YOUTH DAY 2013 – Besmirching a Proud Tradition

Apdusa Western Cape held an open discussion on 16 June, Youth Day as part of the commemoration of the heroic youth struggles of the late 1970s. The introduction and discussion raised important issues insofar as the current and future role of South African youth is concerned.

Youth in their millions have systematically been denied access to the resources of the country. This reality has been duplicated with regard to the access to the country’s wealth denied to their parents, elders and the working class and its allies generally. The youth find themselves in a state of near despair, sensing that there is and will be little by way of a meaningful life for them. The levels of drug abuse, poor education, indulgence in destructive social practices like gangsterism, crass materialism and superficial adherence to discredited ideologies are some of the symptoms of this uncertain existence. The scourge of joblessness adds to this dire situation. Those in charge of the country offer entrepreneurship, handouts from the National Youth Development Agency (NYDA), pitiful social grants, volunteerism and NGO-ism to the youth. These solutions offered to youth are no solutions.
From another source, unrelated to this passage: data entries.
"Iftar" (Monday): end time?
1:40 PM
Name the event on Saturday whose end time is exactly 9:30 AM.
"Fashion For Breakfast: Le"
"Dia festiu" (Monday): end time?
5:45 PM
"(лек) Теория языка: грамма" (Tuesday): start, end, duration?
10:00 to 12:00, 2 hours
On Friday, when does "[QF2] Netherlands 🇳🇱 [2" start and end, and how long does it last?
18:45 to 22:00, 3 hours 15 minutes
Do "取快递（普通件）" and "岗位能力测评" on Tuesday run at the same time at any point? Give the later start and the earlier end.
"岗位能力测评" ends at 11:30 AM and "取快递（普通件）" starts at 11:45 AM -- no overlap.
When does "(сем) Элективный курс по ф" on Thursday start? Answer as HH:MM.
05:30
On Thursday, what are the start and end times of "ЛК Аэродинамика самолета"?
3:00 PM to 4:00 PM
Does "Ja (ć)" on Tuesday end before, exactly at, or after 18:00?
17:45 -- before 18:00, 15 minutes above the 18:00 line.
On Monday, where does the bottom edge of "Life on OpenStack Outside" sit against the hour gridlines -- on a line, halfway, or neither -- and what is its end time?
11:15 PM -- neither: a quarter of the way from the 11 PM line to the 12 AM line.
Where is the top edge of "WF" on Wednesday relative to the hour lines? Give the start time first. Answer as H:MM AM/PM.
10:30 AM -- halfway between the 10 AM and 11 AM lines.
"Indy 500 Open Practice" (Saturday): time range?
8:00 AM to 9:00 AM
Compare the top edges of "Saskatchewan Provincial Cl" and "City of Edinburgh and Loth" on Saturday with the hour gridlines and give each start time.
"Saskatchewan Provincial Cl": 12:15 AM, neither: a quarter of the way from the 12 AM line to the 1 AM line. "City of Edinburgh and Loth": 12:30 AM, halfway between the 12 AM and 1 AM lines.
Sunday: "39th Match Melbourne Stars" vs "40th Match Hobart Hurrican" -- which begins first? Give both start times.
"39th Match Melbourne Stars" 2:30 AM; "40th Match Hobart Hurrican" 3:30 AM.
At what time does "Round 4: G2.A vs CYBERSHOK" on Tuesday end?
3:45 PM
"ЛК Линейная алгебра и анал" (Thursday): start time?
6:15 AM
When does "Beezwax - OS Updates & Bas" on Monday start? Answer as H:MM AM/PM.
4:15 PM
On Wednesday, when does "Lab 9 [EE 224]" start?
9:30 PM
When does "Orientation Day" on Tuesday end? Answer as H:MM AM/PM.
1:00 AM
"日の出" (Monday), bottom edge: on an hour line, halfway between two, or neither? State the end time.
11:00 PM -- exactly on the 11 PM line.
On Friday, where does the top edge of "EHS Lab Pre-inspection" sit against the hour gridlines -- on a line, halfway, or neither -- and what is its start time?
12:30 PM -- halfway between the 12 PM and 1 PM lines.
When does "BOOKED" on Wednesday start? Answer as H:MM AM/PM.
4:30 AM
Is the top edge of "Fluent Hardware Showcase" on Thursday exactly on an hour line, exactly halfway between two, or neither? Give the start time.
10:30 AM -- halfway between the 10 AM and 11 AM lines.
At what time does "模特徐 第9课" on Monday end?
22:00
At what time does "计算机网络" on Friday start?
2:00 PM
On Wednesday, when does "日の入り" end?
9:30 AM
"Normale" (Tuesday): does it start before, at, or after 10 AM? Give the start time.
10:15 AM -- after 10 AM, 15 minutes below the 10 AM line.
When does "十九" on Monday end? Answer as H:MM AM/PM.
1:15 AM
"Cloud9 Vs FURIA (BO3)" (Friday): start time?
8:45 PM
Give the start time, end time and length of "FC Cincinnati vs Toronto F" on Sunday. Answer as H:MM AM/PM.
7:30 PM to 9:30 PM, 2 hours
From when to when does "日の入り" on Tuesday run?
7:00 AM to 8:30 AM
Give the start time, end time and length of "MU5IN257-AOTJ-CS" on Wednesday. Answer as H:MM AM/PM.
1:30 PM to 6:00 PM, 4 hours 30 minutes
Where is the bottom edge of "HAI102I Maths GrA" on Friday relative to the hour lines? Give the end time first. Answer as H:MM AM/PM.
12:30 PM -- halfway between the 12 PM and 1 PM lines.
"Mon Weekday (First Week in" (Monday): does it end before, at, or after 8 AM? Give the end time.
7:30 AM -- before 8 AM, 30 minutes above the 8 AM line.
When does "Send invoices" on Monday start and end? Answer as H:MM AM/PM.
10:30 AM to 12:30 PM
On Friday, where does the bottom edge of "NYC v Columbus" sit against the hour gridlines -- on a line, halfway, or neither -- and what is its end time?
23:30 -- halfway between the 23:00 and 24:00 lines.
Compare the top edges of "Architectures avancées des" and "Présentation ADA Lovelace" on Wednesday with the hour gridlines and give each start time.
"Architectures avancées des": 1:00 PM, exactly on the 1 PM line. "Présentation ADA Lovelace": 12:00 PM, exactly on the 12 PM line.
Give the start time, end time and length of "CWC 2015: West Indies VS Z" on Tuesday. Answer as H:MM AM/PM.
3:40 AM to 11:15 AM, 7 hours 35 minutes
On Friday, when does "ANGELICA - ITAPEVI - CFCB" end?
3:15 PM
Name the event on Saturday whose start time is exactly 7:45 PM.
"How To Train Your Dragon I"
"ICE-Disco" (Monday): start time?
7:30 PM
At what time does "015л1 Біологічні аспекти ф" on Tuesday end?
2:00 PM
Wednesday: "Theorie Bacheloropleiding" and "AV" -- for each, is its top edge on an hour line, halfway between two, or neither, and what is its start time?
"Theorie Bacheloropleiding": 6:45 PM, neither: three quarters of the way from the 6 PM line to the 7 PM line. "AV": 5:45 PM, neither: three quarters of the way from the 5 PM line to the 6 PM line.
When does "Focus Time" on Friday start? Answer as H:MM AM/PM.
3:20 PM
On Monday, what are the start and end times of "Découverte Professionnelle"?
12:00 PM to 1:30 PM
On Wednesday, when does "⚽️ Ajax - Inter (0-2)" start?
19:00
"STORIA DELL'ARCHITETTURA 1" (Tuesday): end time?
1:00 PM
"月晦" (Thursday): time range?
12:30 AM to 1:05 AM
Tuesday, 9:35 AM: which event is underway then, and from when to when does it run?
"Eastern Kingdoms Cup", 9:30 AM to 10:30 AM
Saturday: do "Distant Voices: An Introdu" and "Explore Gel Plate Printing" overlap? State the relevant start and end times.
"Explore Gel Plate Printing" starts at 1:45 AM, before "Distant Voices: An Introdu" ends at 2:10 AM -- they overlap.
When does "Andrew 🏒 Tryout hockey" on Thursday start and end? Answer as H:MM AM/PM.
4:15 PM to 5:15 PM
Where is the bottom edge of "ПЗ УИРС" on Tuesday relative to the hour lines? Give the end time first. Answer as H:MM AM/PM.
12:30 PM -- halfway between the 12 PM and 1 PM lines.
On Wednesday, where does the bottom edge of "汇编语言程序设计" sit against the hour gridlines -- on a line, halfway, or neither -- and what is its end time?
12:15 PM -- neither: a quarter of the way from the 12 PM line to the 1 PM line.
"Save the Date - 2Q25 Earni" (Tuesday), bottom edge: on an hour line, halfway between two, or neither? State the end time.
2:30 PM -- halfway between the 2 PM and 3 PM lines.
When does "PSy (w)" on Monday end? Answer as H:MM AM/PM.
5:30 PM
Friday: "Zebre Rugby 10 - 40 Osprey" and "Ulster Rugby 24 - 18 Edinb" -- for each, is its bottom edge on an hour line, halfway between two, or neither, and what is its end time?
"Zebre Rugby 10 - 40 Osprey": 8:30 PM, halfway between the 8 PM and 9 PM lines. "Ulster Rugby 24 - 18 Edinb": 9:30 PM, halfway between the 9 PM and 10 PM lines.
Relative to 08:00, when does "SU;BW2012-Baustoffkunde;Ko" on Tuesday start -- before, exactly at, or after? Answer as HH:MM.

Neither will they in the fullness of time be real solutions. The same goes for the clamour for youth to focus on their formal studies, pass well, get a good job and then proceed to live productive lives. Tens of thousands of graduates walking the street put a lie to this.

In the face of all of these challenges and developments, South African youth have been involved in local struggles around housing, ablution facilities, quality education and access to tertiary education, amongst others. Internationally youth have been in the forefront of struggles for political and social change in Egypt, Turkey, Chile, Brazil as well as in Greece, Spain and Portugal.  However,  a weakness that has been evident in many  of the recent uprisings  has been the predominance of NGOs in the leadership.  

In all of these struggles one fact emerges strongly: that in order to secure their future, youth will have to embrace an alternative political narrative; an alternative to the bourgeois narrative which praises individualism, political “dumbing down” of youth and a continuation of the bourgeois- capitalist system which entrenches  youth social regression. This alternative is to consider and embrace the struggle for socialist-democracy – here in South Africa and elsewhere. In so doing the proud legacy of the heroic 1976 youth struggles can be preserved for future generations.